> [EXERCISE INSTRUCTIONS]: Any picture in the entries is to be skipped, while everything else is transcribed word for word.

> [RECORDS FOR THIS EXERCISE]:
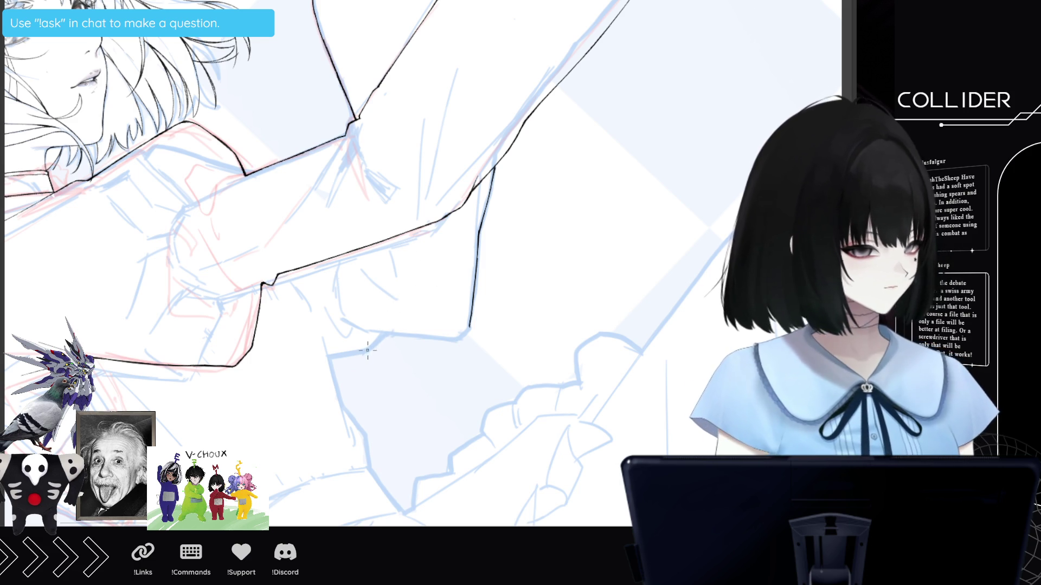
mouse_move(385, 333)
left_mouse_down()
mouse_move(368, 351)
mouse_move(353, 190)
left_mouse_up()
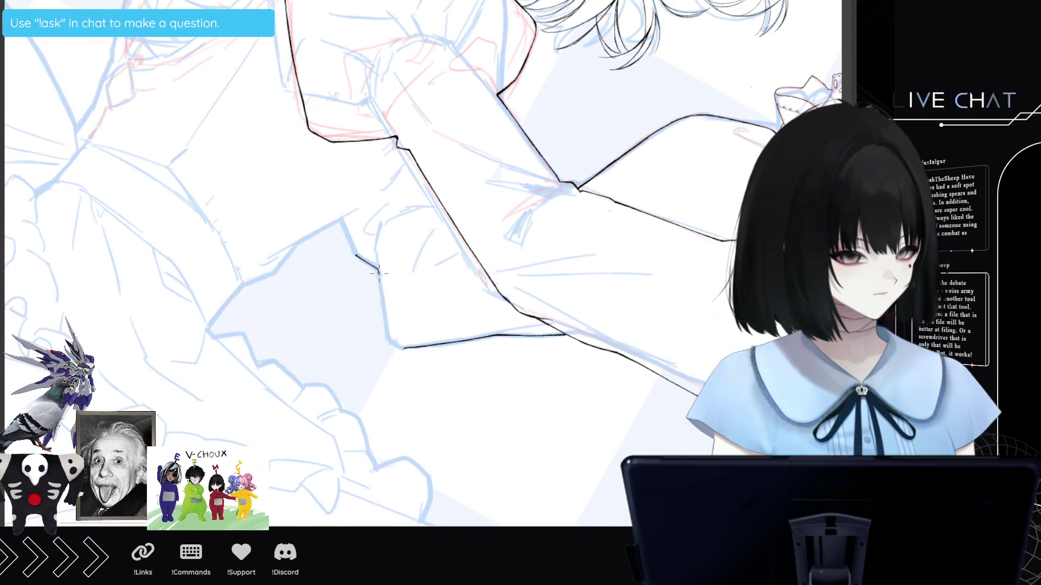
- Join the dress side line to the elbow contour with two short strokes, then zoom out
mouse_move(378, 269)
left_mouse_down()
mouse_move(388, 337)
mouse_move(404, 347)
left_mouse_up()
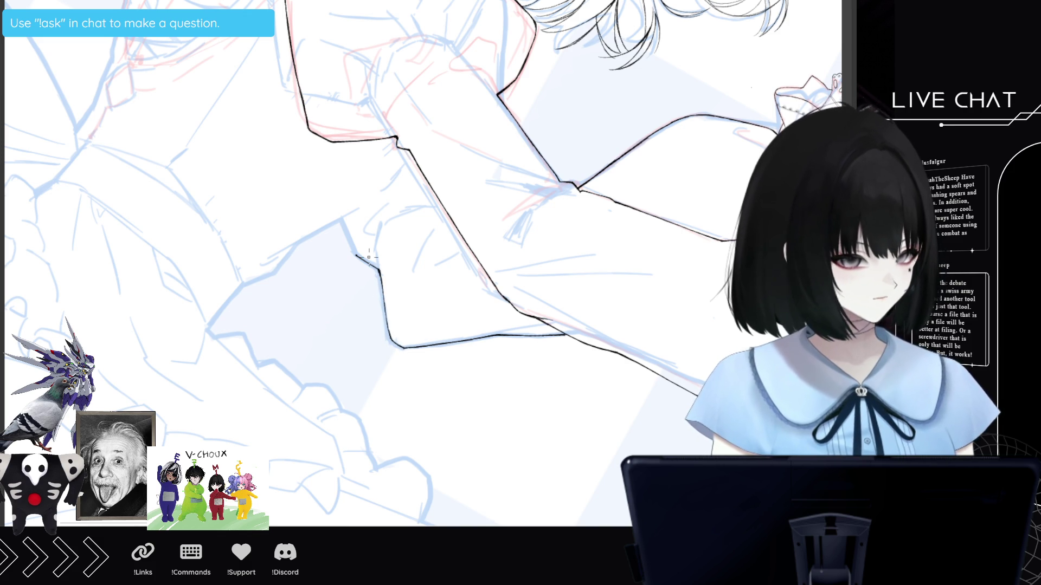
left_click_drag(343, 220, 355, 256)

> [YOUR RESPONSE]:
mouse_move(385, 333)
left_mouse_down()
mouse_move(368, 351)
mouse_move(353, 190)
left_mouse_up()
- Join the dress side line to the elbow contour with two short strokes, then zoom out
mouse_move(378, 269)
left_mouse_down()
mouse_move(388, 337)
mouse_move(404, 347)
left_mouse_up()
left_click_drag(343, 220, 355, 256)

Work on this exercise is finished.